In cosa consiste l’iniziativa di AIDP Lombardia in collaborazione con 6PIU’ e a chi è rivolta? Con un percorso strutturato e con il continuo aiuto di coach che hanno già avviato alla corsa oltre 20.000 persone “ex sedentarie”, l’obiettivo dell’iniziativa è portare tutti coloro, che oggi pensano sia impossibile, a correre 30 minuti consecutivi entro la fine dell’anno, regalandosi e regalando salute per il Natale.
Riteniamo sia un bel messaggio di ripartenza e sostenibilità per prendersi cura delle proprie persone e del benessere loro e del loro microcosmo (l’iniziativa è aperta anche a tutti i familiari, agli amici, ai conoscenti e ai colleghi). Oltre ad alzare le proprie barriere immunitarie e a creare un’occasione di socialità, possiamo garantire che le conseguenze, anche lavorative, saranno sorprendenti perché il successo in questo progetto è un possente abilitatore di autostima e ridefinisce il nostro concetto di limite e di impossibile.

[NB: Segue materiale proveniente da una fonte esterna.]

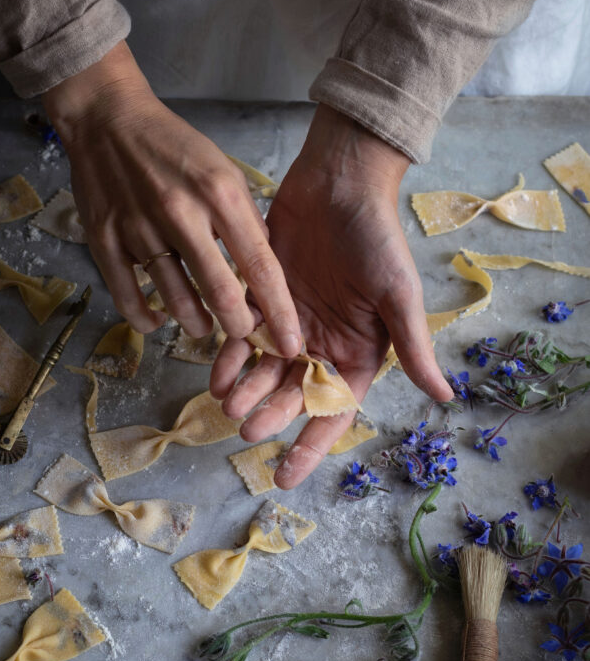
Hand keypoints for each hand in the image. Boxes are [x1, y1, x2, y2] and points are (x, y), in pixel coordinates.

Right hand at [41, 41, 300, 354]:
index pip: (260, 265)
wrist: (108, 119)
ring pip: (175, 300)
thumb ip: (245, 220)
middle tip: (242, 333)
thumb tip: (261, 270)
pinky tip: (158, 319)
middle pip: (219, 292)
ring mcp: (139, 229)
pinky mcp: (105, 240)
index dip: (278, 311)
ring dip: (195, 324)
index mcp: (219, 194)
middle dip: (237, 326)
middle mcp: (181, 213)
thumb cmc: (173, 146)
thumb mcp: (224, 171)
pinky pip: (128, 298)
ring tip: (202, 325)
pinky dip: (147, 319)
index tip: (290, 342)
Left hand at [210, 103, 452, 488]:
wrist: (340, 182)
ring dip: (245, 389)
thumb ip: (413, 346)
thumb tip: (446, 398)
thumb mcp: (399, 294)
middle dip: (271, 415)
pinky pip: (239, 335)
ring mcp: (287, 322)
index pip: (333, 410)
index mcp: (356, 352)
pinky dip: (228, 354)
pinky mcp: (259, 296)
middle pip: (291, 394)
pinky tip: (216, 370)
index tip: (285, 478)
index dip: (310, 446)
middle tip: (247, 429)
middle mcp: (320, 344)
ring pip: (261, 370)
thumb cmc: (377, 237)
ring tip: (228, 403)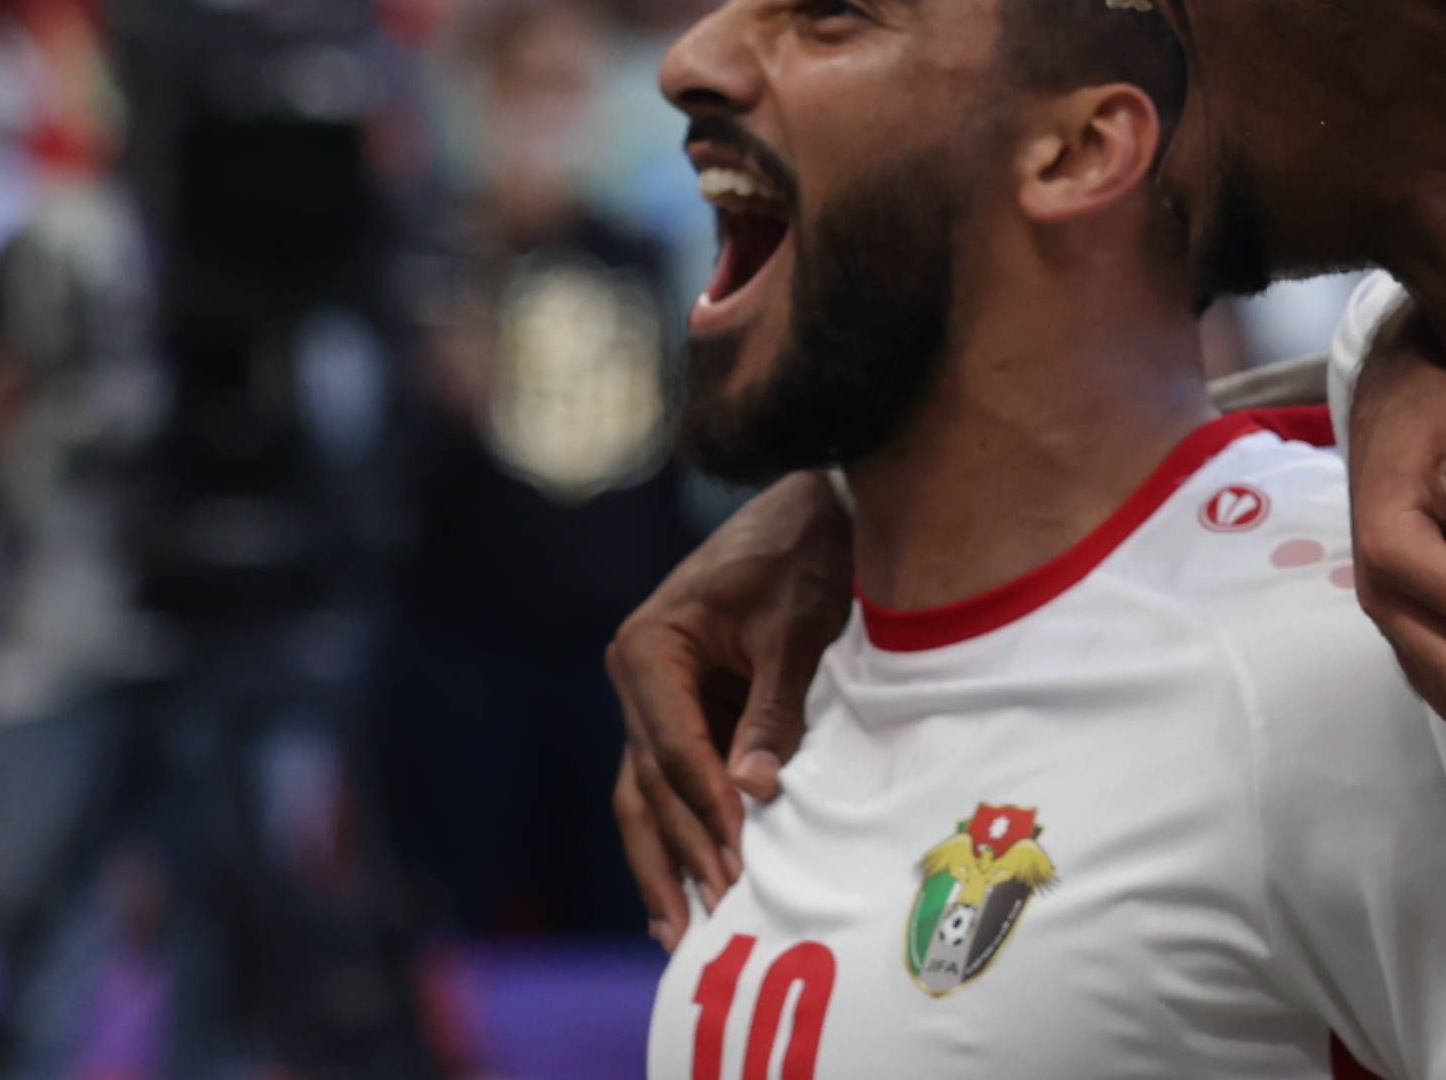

Come è strutturato “Natale in movimento”, chi può parteciparvi e come? Partiamo da un webinar motivazionale (inizialmente sarebbe stato un incontro fisico ma il contesto ci ha obbligato ad adattarci alla situazione, come tutti). Qui analizzeremo i motivi della inattività che è comune a moltissime persone: circa il 75% degli italiani non pratica regolare attività fisica o sportiva. Razionalmente tutti sappiamo che la pratica sportiva fa bene ma dobbiamo confrontarci con le nostre paure di non riuscire e con tutte le resistenze che la parte rettiliana del nostro cervello ci mette di fronte e che, con gli strumenti giusti, si possono vincere. Verrà poi consegnato anche un programma di allenamento graduale. Seguiranno ancora sessioni di allenamento individuali (anche qui inizialmente sarebbero state anche collettive) e regolari sessioni di confronto online con i coach per tenere alta la motivazione e condividere progressi e/o difficoltà. Al termine possiamo garantire che la stragrande maggioranza degli iscritti riuscirà in quanto, poco tempo prima, avrebbe ritenuto inconcepibile.
Salute ed employability sono 2 leve fondamentali per il benessere delle persone e delle aziende. Il compito di perseguire questi 2 obiettivi non deve essere lasciato alla singola persona, che pure ne ha la responsabilità, ma questa deve essere aiutata, per quanto possibile, dalle aziende e questo non per beneficenza ma per mutuo interesse. Per questo motivo sarà possibile iscriversi sia a titolo individuale sia su iniziativa delle aziende e dei direttori del personale che decideranno di supportare questa iniziativa e che speriamo ci aiuteranno a diffondere all’interno delle proprie organizzazioni questa opportunità.